Ugh. None of this is working. The only thing working is keeping Knuckles away from Saki - when she decides to eat. Neither one of these dogs want to eat when I want them to eat. I know Saki is going to take awhile to get used to this feeding schedule thing, she just wants to eat whenever because she has been free fed since she was a pup. But now... take this morning for example. Knuckles hasn't eaten since about 6pm last night. I got up at 6am, let him out, put food down for him when he came in. He doesn't want to eat it right now, he wants to play. He'll walk over and take a bite or two and continue playing. I've got 2 full bowls of food on the floor right now and nobody is by them. Saki is on the floor here in the kitchen playing with Knuckles... even if he walks over and eats she doesn't care, as long as he doesn't walk over by her when she's eating. 
I've tried putting the food up if they won't eat, but when I put it down they look at me like "yep, thats where it goes, now leave it there" and walk away and they will go back on their own time.


----------



## BlackPuppy (Mar 29, 2007)

They will get used to the new schedule. And keeping Knuckles away is what you need to do. It's what everybody is telling you to do. You are going to need to do this for a long time. Not just a couple of days or a week. We are talking months. Maybe forever. It depends on how much work you want to put into it.

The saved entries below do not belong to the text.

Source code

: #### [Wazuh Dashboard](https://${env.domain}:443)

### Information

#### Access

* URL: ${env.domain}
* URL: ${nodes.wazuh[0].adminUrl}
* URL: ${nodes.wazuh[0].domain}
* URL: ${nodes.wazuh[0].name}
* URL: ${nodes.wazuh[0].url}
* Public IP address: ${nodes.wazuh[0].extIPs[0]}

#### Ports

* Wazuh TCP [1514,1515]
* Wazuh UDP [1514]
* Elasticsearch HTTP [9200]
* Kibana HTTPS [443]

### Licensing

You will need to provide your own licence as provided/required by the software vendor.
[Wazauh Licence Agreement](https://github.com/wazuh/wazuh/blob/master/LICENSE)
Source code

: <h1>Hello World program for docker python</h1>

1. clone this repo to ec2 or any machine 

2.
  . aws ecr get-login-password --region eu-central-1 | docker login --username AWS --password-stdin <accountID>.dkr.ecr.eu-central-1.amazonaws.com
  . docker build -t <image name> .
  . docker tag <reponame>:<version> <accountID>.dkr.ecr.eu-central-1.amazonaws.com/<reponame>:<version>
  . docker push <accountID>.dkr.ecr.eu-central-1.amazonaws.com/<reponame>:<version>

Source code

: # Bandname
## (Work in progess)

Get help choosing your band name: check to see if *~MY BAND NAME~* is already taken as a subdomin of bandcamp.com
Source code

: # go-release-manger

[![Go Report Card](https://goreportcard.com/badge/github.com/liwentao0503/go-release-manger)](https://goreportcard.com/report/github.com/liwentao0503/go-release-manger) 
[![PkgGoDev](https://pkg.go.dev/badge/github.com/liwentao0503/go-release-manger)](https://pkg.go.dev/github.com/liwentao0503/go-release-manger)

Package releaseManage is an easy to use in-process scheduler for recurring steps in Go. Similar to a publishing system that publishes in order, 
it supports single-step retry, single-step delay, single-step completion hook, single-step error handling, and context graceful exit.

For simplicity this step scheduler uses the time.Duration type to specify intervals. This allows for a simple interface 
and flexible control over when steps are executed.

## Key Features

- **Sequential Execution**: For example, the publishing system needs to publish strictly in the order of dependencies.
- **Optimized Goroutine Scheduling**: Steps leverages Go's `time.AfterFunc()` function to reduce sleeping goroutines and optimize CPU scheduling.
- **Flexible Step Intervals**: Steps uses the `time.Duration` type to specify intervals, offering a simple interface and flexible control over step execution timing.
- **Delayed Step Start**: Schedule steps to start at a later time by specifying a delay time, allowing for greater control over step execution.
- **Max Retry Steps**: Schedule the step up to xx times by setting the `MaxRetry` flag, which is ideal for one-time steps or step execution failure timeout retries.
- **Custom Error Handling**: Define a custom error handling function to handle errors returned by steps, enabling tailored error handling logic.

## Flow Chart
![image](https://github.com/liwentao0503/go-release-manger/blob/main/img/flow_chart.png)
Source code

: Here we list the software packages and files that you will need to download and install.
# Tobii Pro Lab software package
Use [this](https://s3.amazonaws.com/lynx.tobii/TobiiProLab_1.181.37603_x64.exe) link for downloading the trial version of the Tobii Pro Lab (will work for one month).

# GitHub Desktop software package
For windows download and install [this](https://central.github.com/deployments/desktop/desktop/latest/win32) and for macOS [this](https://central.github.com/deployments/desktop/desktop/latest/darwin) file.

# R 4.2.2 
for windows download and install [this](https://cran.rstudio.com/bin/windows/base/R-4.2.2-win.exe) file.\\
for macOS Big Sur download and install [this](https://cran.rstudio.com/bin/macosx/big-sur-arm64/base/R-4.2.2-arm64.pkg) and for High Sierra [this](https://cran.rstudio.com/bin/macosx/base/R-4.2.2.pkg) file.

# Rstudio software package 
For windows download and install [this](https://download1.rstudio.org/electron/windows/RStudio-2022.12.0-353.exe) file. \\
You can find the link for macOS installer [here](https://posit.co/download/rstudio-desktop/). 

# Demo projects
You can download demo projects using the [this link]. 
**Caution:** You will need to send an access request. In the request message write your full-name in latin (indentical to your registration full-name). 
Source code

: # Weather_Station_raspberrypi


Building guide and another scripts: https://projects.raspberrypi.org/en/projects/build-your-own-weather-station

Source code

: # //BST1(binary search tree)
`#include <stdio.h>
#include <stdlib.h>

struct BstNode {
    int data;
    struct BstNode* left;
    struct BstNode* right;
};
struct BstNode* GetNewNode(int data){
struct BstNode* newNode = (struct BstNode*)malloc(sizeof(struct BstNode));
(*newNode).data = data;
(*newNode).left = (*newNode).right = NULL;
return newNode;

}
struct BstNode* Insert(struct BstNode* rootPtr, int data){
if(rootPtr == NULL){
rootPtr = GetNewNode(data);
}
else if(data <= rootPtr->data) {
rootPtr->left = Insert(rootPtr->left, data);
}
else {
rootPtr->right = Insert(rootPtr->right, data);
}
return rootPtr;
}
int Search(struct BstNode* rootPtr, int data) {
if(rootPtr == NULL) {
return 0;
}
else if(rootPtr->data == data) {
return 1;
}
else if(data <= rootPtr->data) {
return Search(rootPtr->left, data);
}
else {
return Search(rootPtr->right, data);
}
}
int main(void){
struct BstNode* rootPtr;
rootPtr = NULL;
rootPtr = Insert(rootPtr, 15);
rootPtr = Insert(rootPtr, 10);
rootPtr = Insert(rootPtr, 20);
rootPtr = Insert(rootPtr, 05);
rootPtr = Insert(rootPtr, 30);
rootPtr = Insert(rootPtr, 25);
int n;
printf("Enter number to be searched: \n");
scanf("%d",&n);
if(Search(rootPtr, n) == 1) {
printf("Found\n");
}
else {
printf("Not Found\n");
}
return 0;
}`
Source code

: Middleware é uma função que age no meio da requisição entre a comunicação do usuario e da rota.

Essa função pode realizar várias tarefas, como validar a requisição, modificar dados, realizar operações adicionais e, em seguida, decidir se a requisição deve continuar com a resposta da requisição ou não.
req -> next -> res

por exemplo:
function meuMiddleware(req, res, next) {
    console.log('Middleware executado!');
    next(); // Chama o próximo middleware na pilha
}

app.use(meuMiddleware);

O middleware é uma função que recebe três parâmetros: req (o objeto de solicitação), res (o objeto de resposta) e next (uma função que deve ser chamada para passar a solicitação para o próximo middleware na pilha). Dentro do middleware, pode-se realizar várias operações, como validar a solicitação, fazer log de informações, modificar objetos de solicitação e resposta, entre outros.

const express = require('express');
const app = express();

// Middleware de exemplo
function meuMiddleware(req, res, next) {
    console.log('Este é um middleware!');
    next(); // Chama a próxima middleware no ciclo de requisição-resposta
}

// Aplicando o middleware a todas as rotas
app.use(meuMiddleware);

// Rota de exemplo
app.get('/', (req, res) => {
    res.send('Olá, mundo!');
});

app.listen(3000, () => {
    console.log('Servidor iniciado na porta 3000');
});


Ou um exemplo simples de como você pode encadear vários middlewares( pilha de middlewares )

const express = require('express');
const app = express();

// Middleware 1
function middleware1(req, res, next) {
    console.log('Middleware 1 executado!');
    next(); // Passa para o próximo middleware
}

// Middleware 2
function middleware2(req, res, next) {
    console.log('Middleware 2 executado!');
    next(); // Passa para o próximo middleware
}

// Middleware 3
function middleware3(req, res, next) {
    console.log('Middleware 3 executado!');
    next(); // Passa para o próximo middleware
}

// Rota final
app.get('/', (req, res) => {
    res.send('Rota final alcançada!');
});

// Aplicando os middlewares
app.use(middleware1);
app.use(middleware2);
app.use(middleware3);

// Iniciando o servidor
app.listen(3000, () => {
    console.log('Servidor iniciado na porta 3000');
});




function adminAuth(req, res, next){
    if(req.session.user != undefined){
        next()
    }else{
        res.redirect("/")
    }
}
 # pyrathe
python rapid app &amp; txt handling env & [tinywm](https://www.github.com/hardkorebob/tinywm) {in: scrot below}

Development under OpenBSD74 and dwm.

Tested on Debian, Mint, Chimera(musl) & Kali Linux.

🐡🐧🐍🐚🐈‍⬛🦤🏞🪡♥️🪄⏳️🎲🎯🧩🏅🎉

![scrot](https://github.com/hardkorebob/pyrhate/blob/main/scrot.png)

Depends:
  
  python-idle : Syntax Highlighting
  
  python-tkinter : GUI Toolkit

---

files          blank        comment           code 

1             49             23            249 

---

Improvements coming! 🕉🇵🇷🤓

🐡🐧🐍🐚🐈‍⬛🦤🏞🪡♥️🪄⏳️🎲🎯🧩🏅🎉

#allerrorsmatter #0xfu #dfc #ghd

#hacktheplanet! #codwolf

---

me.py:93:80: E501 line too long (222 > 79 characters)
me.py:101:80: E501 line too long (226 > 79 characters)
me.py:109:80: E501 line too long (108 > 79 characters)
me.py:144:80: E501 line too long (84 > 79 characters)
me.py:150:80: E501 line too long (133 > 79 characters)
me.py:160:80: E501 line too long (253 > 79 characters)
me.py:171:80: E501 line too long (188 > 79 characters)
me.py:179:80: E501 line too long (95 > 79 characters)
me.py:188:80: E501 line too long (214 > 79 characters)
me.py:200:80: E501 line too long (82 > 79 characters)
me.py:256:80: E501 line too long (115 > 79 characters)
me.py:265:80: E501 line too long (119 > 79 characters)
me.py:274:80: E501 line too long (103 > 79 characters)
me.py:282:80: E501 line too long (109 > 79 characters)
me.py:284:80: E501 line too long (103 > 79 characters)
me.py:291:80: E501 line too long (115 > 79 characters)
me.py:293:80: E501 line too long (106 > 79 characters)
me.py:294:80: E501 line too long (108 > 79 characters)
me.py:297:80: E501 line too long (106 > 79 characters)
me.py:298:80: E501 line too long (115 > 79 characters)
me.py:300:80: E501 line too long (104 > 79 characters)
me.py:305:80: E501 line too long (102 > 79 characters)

When a new puppy comes into my house, he gets the crate for his house and he eats in there in the beginning. There is ALWAYS a problem when a new puppy arrives. At some point, when the puppy is much older, I start feeding the dogs in the same room. At that point I spend a lot of time with the puppy, physically blocking him from the other dogs' food. 

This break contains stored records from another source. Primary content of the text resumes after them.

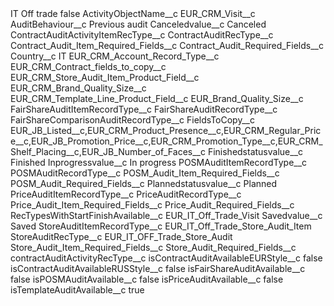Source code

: <?xml version="1.0" encoding="UTF-8"?>
<CustomMetadata xmlns="http://soap.sforce.com/2006/04/metadata" xmlns:xsi="http://www.w3.org/2001/XMLSchema-instance" xmlns:xsd="http://www.w3.org/2001/XMLSchema">
    <label>IT Off trade</label>
    <protected>false</protected>
    <values>
        <field>ActivityObjectName__c</field>
        <value xsi:type="xsd:string">EUR_CRM_Visit__c</value>
    </values>
    <values>
        <field>AuditBehaviour__c</field>
        <value xsi:type="xsd:string">Previous audit</value>
    </values>
    <values>
        <field>Canceledvalue__c</field>
        <value xsi:type="xsd:string">Canceled</value>
    </values>
    <values>
        <field>ContractAuditActivityItemRecType__c</field>
        <value xsi:nil="true"/>
    </values>
    <values>
        <field>ContractAuditRecType__c</field>
        <value xsi:nil="true"/>
    </values>
    <values>
        <field>Contract_Audit_Item_Required_Fields__c</field>
        <value xsi:nil="true"/>
    </values>
    <values>
        <field>Contract_Audit_Required_Fields__c</field>
        <value xsi:nil="true"/>
    </values>
    <values>
        <field>Country__c</field>
        <value xsi:type="xsd:string">IT</value>
    </values>
    <values>
        <field>EUR_CRM_Account_Record_Type__c</field>
        <value xsi:nil="true"/>
    </values>
    <values>
        <field>EUR_CRM_Contract_fields_to_copy__c</field>
        <value xsi:nil="true"/>
    </values>
    <values>
        <field>EUR_CRM_Store_Audit_Item_Product_Field__c</field>
        <value xsi:type="xsd:string">EUR_CRM_Brand_Quality_Size__c</value>
    </values>
    <values>
        <field>EUR_CRM_Template_Line_Product_Field__c</field>
        <value xsi:type="xsd:string">EUR_Brand_Quality_Size__c</value>
    </values>
    <values>
        <field>FairShareAuditItemRecordType__c</field>
        <value xsi:nil="true"/>
    </values>
    <values>
        <field>FairShareAuditRecordType__c</field>
        <value xsi:nil="true"/>
    </values>
    <values>
        <field>FairShareComparisonAuditRecordType__c</field>
        <value xsi:nil="true"/>
    </values>
    <values>
        <field>FieldsToCopy__c</field>
        <value xsi:type="xsd:string">EUR_JB_Listed__c,EUR_CRM_Product_Presence__c,EUR_CRM_Regular_Price__c,EUR_JB_Promotion_Price__c,EUR_CRM_Promotion_Type__c,EUR_CRM_Shelf_Placing__c,EUR_JB_Number_of_Faces__c</value>
    </values>
    <values>
        <field>Finishedstatusvalue__c</field>
        <value xsi:type="xsd:string">Finished</value>
    </values>
    <values>
        <field>Inprogressvalue__c</field>
        <value xsi:type="xsd:string">In progress</value>
    </values>
    <values>
        <field>POSMAuditItemRecordType__c</field>
        <value xsi:nil="true"/>
    </values>
    <values>
        <field>POSMAuditRecordType__c</field>
        <value xsi:nil="true"/>
    </values>
    <values>
        <field>POSM_Audit_Item_Required_Fields__c</field>
        <value xsi:nil="true"/>
    </values>
    <values>
        <field>POSM_Audit_Required_Fields__c</field>
        <value xsi:nil="true"/>
    </values>
    <values>
        <field>Plannedstatusvalue__c</field>
        <value xsi:type="xsd:string">Planned</value>
    </values>
    <values>
        <field>PriceAuditItemRecordType__c</field>
        <value xsi:nil="true"/>
    </values>
    <values>
        <field>PriceAuditRecordType__c</field>
        <value xsi:nil="true"/>
    </values>
    <values>
        <field>Price_Audit_Item_Required_Fields__c</field>
        <value xsi:nil="true"/>
    </values>
    <values>
        <field>Price_Audit_Required_Fields__c</field>
        <value xsi:nil="true"/>
    </values>
    <values>
        <field>RecTypesWithStartFinishAvailable__c</field>
        <value xsi:type="xsd:string">EUR_IT_Off_Trade_Visit</value>
    </values>
    <values>
        <field>Savedvalue__c</field>
        <value xsi:type="xsd:string">Saved</value>
    </values>
    <values>
        <field>StoreAuditItemRecordType__c</field>
        <value xsi:type="xsd:string">EUR_IT_Off_Trade_Store_Audit_Item</value>
    </values>
    <values>
        <field>StoreAuditRecType__c</field>
        <value xsi:type="xsd:string">EUR_IT_OFF_Trade_Store_Audit</value>
    </values>
    <values>
        <field>Store_Audit_Item_Required_Fields__c</field>
        <value xsi:nil="true"/>
    </values>
    <values>
        <field>Store_Audit_Required_Fields__c</field>
        <value xsi:nil="true"/>
    </values>
    <values>
        <field>contractAuditActivityRecType__c</field>
        <value xsi:nil="true"/>
    </values>
    <values>
        <field>isContractAuditAvailableEURStyle__c</field>
        <value xsi:type="xsd:boolean">false</value>
    </values>
    <values>
        <field>isContractAuditAvailableRUSStyle__c</field>
        <value xsi:type="xsd:boolean">false</value>
    </values>
    <values>
        <field>isFairShareAuditAvailable__c</field>
        <value xsi:type="xsd:boolean">false</value>
    </values>
    <values>
        <field>isPOSMAuditAvailable__c</field>
        <value xsi:type="xsd:boolean">false</value>
    </values>
    <values>
        <field>isPriceAuditAvailable__c</field>
        <value xsi:type="xsd:boolean">false</value>
    </values>
    <values>
        <field>isTemplateAuditAvailable__c</field>
        <value xsi:type="xsd:boolean">true</value>
    </values>
</CustomMetadata>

When I have a very high value food item, like their weekly chicken breasts. I go outside to feed them. They each take their piece of chicken and run to different corners of the yard. If one dog is too slow, I'm ready to repel any greedy dogs looking for crumbs.


----------



## Cassidy's Mom (Mar 30, 2003)

Carole is right, it will take some time for them to adjust to the new schedule, but they will eventually figure out that they need to eat as soon as you put the food on the floor because if they don't they're not going to have an opportunity again for awhile. Start by feeding in the crates if you have to, and leave them alone with the food for a period of time, so they can't choose to play instead of eat. Mealtime is mealtime, playtime is playtime. 

Puppies shouldn't go for too long without food, but you can use some of the kibble as training treats.


----------



## Kittilicious (Sep 25, 2011)

Remember this problem? Well... I gave up and let them figure it out on their own. 

Now they are BOTH respectful of who is eating. They usually just take turns - I take a few bites, you take a few bites. It's kinda funny watching them. 

Here's Saki waiting for her turn - 









And yes, I still have 2 food bowls, but THEY chose to share. They will both eat out of one bowl until it's gone, then move to the next one. They are both getting about 2 cups a day total, 2 cups go in each bowl and they are both getting pretty close to an equal amount by the end of the day. I gave up on the scheduled feedings too. They usually eat one bowl in the morning and the other late afternoon. They did it on their own. 

Its working for now, so I'm not going to try to fix it unless something else happens.


----------